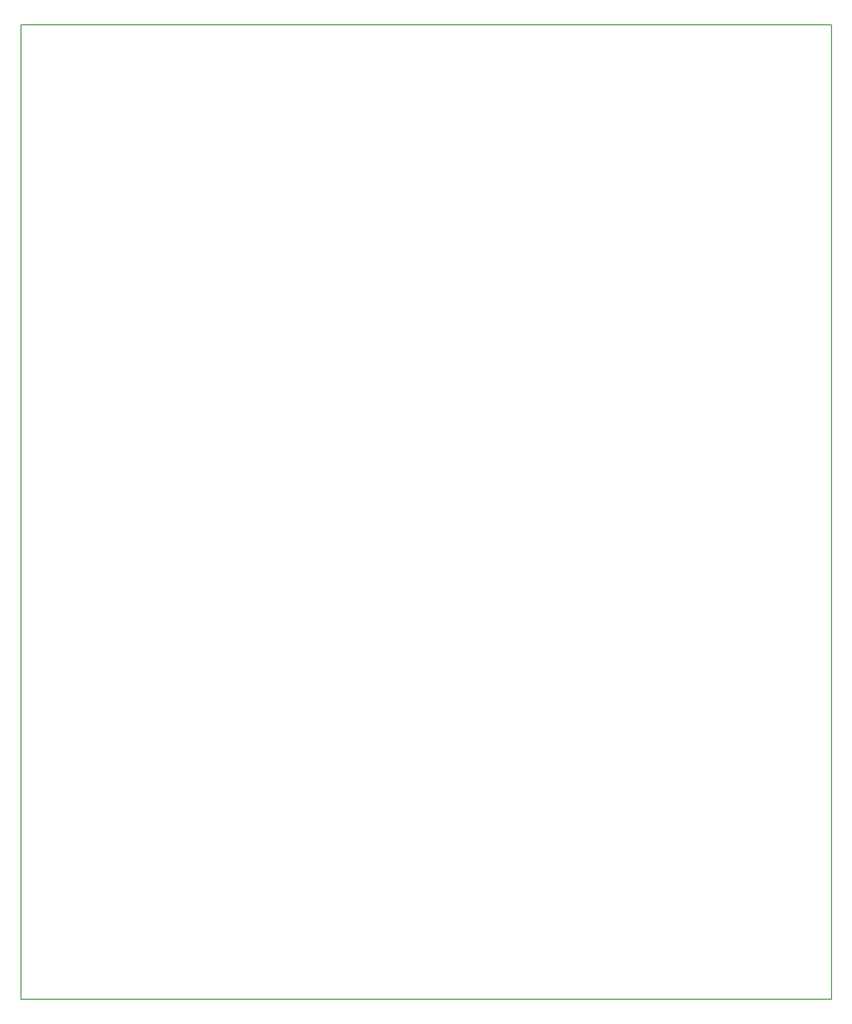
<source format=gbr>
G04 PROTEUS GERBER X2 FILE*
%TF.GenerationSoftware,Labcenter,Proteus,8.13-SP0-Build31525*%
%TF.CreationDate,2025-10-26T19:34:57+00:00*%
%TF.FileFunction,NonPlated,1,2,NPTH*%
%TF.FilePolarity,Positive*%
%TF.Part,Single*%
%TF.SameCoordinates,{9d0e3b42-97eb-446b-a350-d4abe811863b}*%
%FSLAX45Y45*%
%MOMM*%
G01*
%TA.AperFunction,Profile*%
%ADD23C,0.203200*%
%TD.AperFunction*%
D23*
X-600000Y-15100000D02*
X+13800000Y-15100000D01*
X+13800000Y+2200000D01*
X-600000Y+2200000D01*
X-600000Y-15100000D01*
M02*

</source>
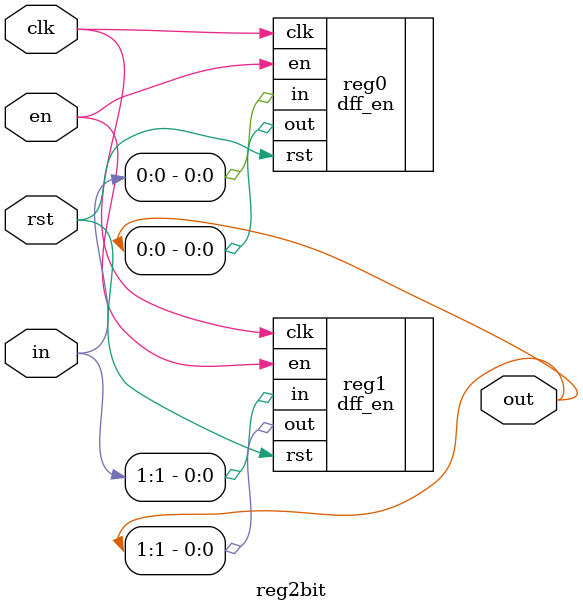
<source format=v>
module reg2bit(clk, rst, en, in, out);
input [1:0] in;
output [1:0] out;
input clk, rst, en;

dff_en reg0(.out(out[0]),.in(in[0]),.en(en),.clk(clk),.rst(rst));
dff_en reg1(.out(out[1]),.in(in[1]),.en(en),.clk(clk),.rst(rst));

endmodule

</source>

##########

Task directions → In how many lines of the material above does the word "source" appear? Reply with the number only.

Your response → 4